Naturally this is not something new, as much as it is a continuation of the geopolitical redefining of the Middle East, in a way going on since the Cold War. The Arab Sunnis, led by Saudi Arabia and Egypt, and followed by Jordan and Gulf states, are once again taking a pro-western stance. The biggest difference is of course Turkey. During the Cold War it was oriented toward the West and did not show much interest in the Middle East. But then the first years of Erdogan’s rule marked an opening toward the Arab world, inspired by Davutoglu’s “zero problems with neighbors’” policy. Lately, though, that policy seems abandoned or downright defeated. Case after case Turkey finds itself in conflict with its erstwhile western partners and Arab allies. Nominally a member of the wester bloc under NATO, its positions seem more and more in line with NATO’s main enemies in the region, Russia and Iran. As events are unfolding, it really seems a part of this axis, opposed to the pro-western, pro-NATO axis. Events in Syria may be just the catalyst to speed these tendencies up, but the latest anti-Turkish moves by Arab states and MBS’s harsh rhetoric show how far and deep things have gone.

These geopolitical movements are not irrelevant to the Balkans either. The important geopolitical actors are the same here as in the Middle East. During the last decade, it seems that time has gone a hundred years back in the Balkans, geopolitically speaking, to a time when the region was a battleground between Russian, Turkish and Western influence, then represented by Austro-Hungary.
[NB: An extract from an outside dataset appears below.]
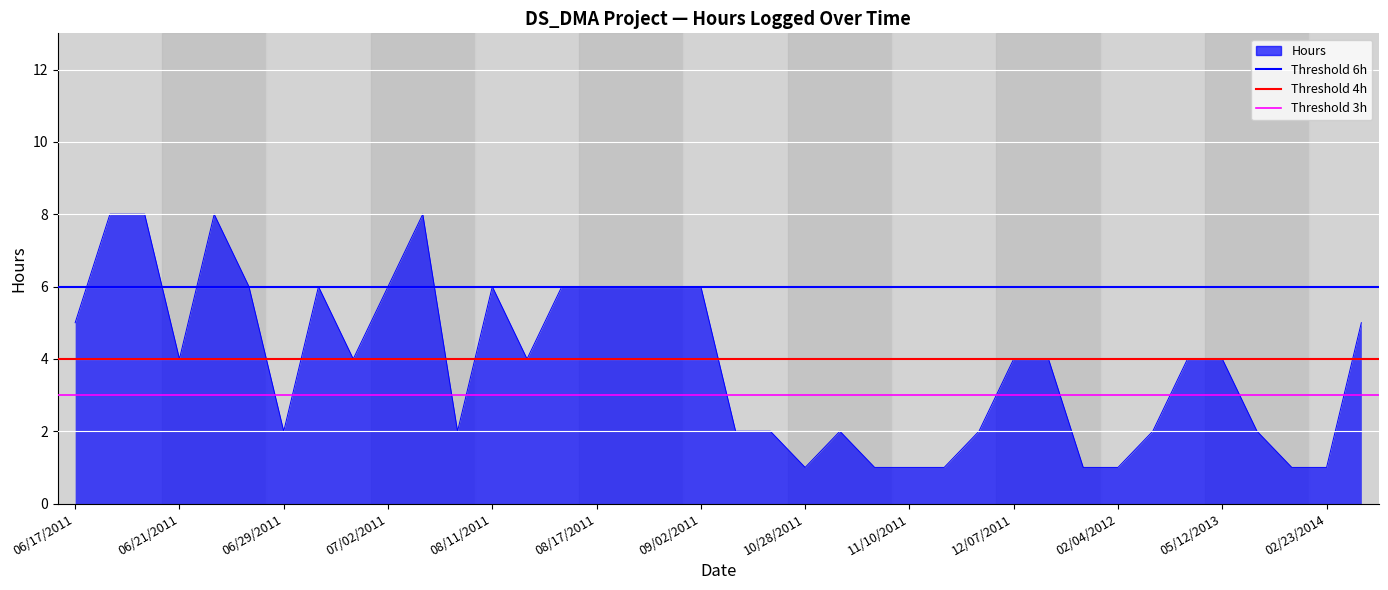

Where is Threshold 6h nearest to the value 6?

06/17/2011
The same influences are once again alive now, with pro-Western aspirations represented by the desire to integrate the region into NATO and EU. Exactly for these reasons these aspirations are opposed by the other two factors, Russia and Turkey (or at least Putin and Erdogan), since it would certainly aggravate their position and influence here.

In this context it is no accident that the loudest players that oppose a deal with Greece, followed by integration of Macedonia and the region in Euro-Atlantic structures, are precisely Russia and Turkey. Precisely in this line we should see their “support” for Macedonia to protect its name since justice is on its side. It is obvious that neither Russia, nor Turkey, care about the Macedonian nation and the name issue, as much as they are troubled by a normalization of relations with Greece and stabilization of the region as a whole. Just like in the Middle East, Russia and Turkey, at least under Putin and Erdogan, are connected by their opposition to western influence, and similar to the Middle East they find themselves on the same side, against western political and security structures.
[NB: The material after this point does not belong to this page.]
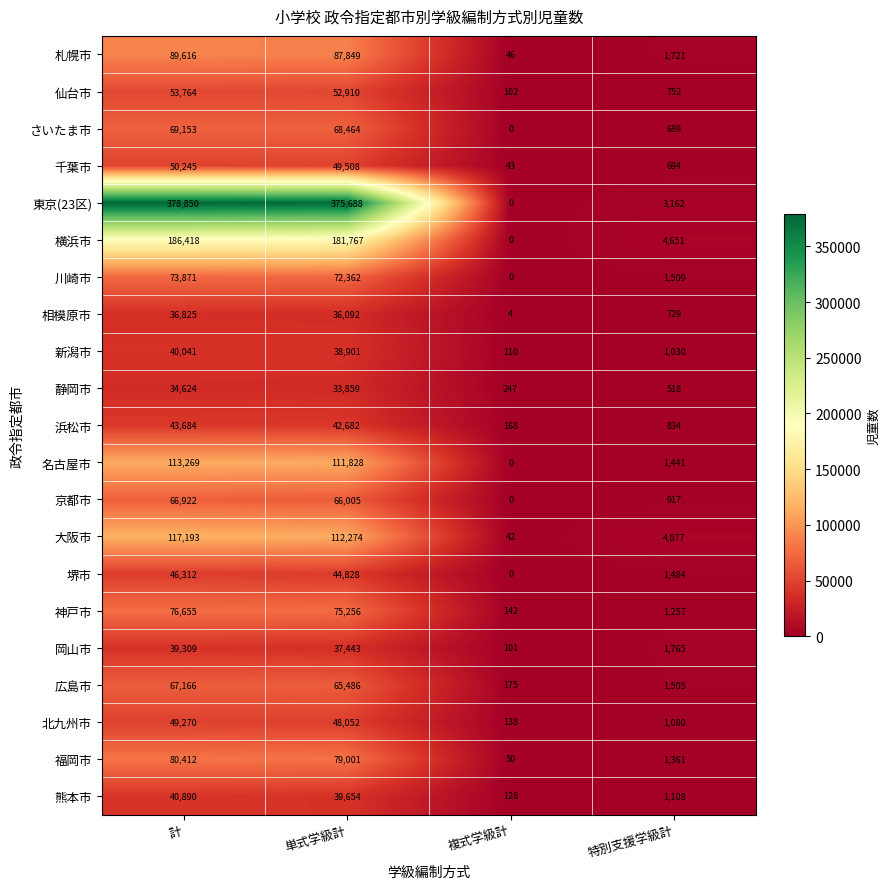

The 北九州市 series shows 92 at 複式学級計. True or false?

False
It is of course possible that these conflictual geopolitical trends change again, as has often happened in the past. But that seems less and less likely in the Russian case, since it is becoming clear that Russia will continue to be ruled by Putin with his fundamentally anti-Western worldview. The true enigma is Turkey under Erdogan. Will it keep up its anti-Western posture of late, or return to the bloc where it spend the Cold War, finally conscious that its true historic existential threat has been and will be Russia? This factor will have to determine our future posture toward Turkey; will we continue to see it as an ally and strategic partner, or will be forced to see it as a member of an antagonistic bloc.